Detection of hazardous aerosols is in many respects the main task of the “needle in the haystack”. The air people breathe is much more complex than it seems.

“At any given time, methane, carbon dioxide and other samples of what we call volatile organic compounds are present in the atmosphere,” Ricker said. “A lot of confusion.”

The team believes frequency-comb lasers could help overcome this confusion.

Diddams was one of the team members at JILA, a joint research institute between CU Boulder and the National Institute of Standards and Technology (JILA), that pioneered these tools. The group, led by Nobel laureate Ian Hall, used frequency comb lasers for research in quantum metrology and optical clocks. Unlike traditional lasers, frequency comb lasers emit a beam of light with millions of colors simultaneously.

If you shift this light across the environment, these lasers can act like an aerosol fingerprint scanner, detecting signals from even very small concentrations of particles or gases in the air.
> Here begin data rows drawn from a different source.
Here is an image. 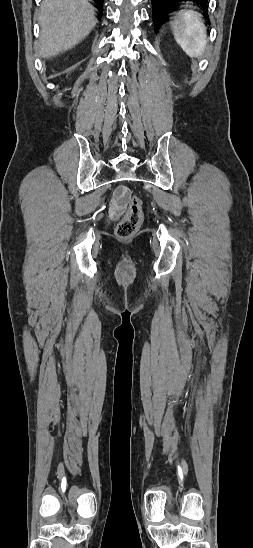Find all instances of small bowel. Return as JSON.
<instances>
[{
  "instance_id": "c3829d8e",
  "label": "small bowel",
  "mask_w": 253,
  "mask_h": 548,
  "mask_svg": "<svg viewBox=\"0 0 253 548\" xmlns=\"http://www.w3.org/2000/svg\"><path fill=\"white\" fill-rule=\"evenodd\" d=\"M129 198V189L126 186H118L110 203L109 215L112 218L120 217L127 206Z\"/></svg>"
}]
</instances>
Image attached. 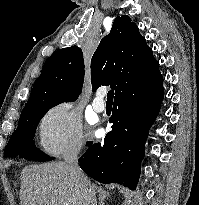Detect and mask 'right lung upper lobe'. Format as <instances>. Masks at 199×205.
Masks as SVG:
<instances>
[{
  "label": "right lung upper lobe",
  "mask_w": 199,
  "mask_h": 205,
  "mask_svg": "<svg viewBox=\"0 0 199 205\" xmlns=\"http://www.w3.org/2000/svg\"><path fill=\"white\" fill-rule=\"evenodd\" d=\"M158 69L159 63L136 24L129 16H118L91 59L92 88L95 91L101 85H110L116 96L134 80ZM84 73L81 48L59 49L46 60L27 103L76 100L82 90Z\"/></svg>",
  "instance_id": "1"
}]
</instances>
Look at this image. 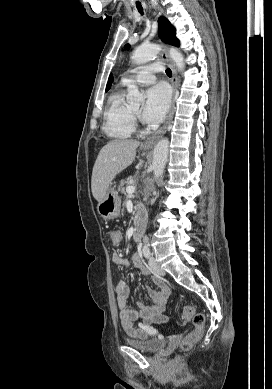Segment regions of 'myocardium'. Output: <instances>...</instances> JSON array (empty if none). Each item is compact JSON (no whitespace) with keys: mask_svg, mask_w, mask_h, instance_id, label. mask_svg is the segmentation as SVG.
<instances>
[{"mask_svg":"<svg viewBox=\"0 0 272 389\" xmlns=\"http://www.w3.org/2000/svg\"><path fill=\"white\" fill-rule=\"evenodd\" d=\"M132 116H133L134 121L139 119V113H136L133 110H132Z\"/></svg>","mask_w":272,"mask_h":389,"instance_id":"1","label":"myocardium"}]
</instances>
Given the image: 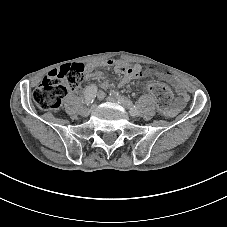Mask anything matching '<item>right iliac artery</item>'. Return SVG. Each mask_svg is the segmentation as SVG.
Returning <instances> with one entry per match:
<instances>
[{"label":"right iliac artery","mask_w":227,"mask_h":227,"mask_svg":"<svg viewBox=\"0 0 227 227\" xmlns=\"http://www.w3.org/2000/svg\"><path fill=\"white\" fill-rule=\"evenodd\" d=\"M97 93V87L94 85L88 86L85 89L84 96H85V103L90 105L93 103Z\"/></svg>","instance_id":"1"}]
</instances>
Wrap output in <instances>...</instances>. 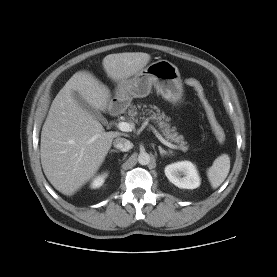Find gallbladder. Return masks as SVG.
<instances>
[{
  "instance_id": "gallbladder-1",
  "label": "gallbladder",
  "mask_w": 277,
  "mask_h": 277,
  "mask_svg": "<svg viewBox=\"0 0 277 277\" xmlns=\"http://www.w3.org/2000/svg\"><path fill=\"white\" fill-rule=\"evenodd\" d=\"M74 100L87 112L93 115L94 118L99 120L102 124L106 125L107 120L97 110L93 109L78 92L73 93Z\"/></svg>"
}]
</instances>
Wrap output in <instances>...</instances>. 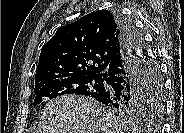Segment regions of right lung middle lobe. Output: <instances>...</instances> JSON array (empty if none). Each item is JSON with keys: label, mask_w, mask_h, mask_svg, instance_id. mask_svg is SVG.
<instances>
[{"label": "right lung middle lobe", "mask_w": 184, "mask_h": 133, "mask_svg": "<svg viewBox=\"0 0 184 133\" xmlns=\"http://www.w3.org/2000/svg\"><path fill=\"white\" fill-rule=\"evenodd\" d=\"M138 32V31H137ZM140 36V32H138ZM148 49V48H147ZM149 50V49H148ZM149 60L150 83L145 91L143 99L121 101L110 108L121 114H136L139 112H151L161 115L164 103L163 82L160 76L159 66L151 52H147ZM102 75H88L80 77H67L47 82L35 87L36 98L34 105L42 102V97L50 99L64 94L85 95L90 97L98 96L104 89Z\"/></svg>", "instance_id": "dd1d6c3e"}]
</instances>
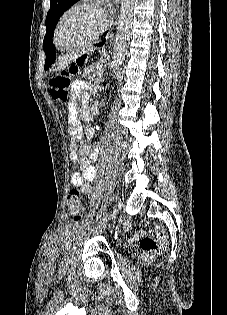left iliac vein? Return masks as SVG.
I'll use <instances>...</instances> for the list:
<instances>
[{"instance_id":"1","label":"left iliac vein","mask_w":227,"mask_h":315,"mask_svg":"<svg viewBox=\"0 0 227 315\" xmlns=\"http://www.w3.org/2000/svg\"><path fill=\"white\" fill-rule=\"evenodd\" d=\"M120 206H121V205H120L119 203L116 205V207L114 208V210L112 211V213H111V215H110V218H111V219L116 218V216H117V214H118V212H119Z\"/></svg>"}]
</instances>
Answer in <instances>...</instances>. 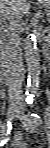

The project team includes LongPath Technologies, which uses these tools to find methane leaks at oil and gas facilities. Ricker co-founded LongPath in 2017.

For three and a half years, SAURON researchers will work to make their laser more precise and compact. To do this, the group is applying a new “integrated photonics” technology pioneered by Kerry Wahala of the Caltech Institute, John Bowers of the University of California, Santa Barbara, and the companies Nexus Photonics and hQphotonics. The team will develop their devices on small microcircuits that transmit information with light beams, not electronic signals. The work is part of the Quantum Engineering Initiative at CU Boulder.

“They are similar to traditional silicon computer chips, but light is generated, transported and interacted in ways that are useful for perception,” Diddams said.

SAURON is an example of how researchers at CU Boulder are turning advances in basic science into tangible technologies that could one day protect people.

“We are taking technologies developed for quantum science and translating them into a wide range of applications,” Ricker said.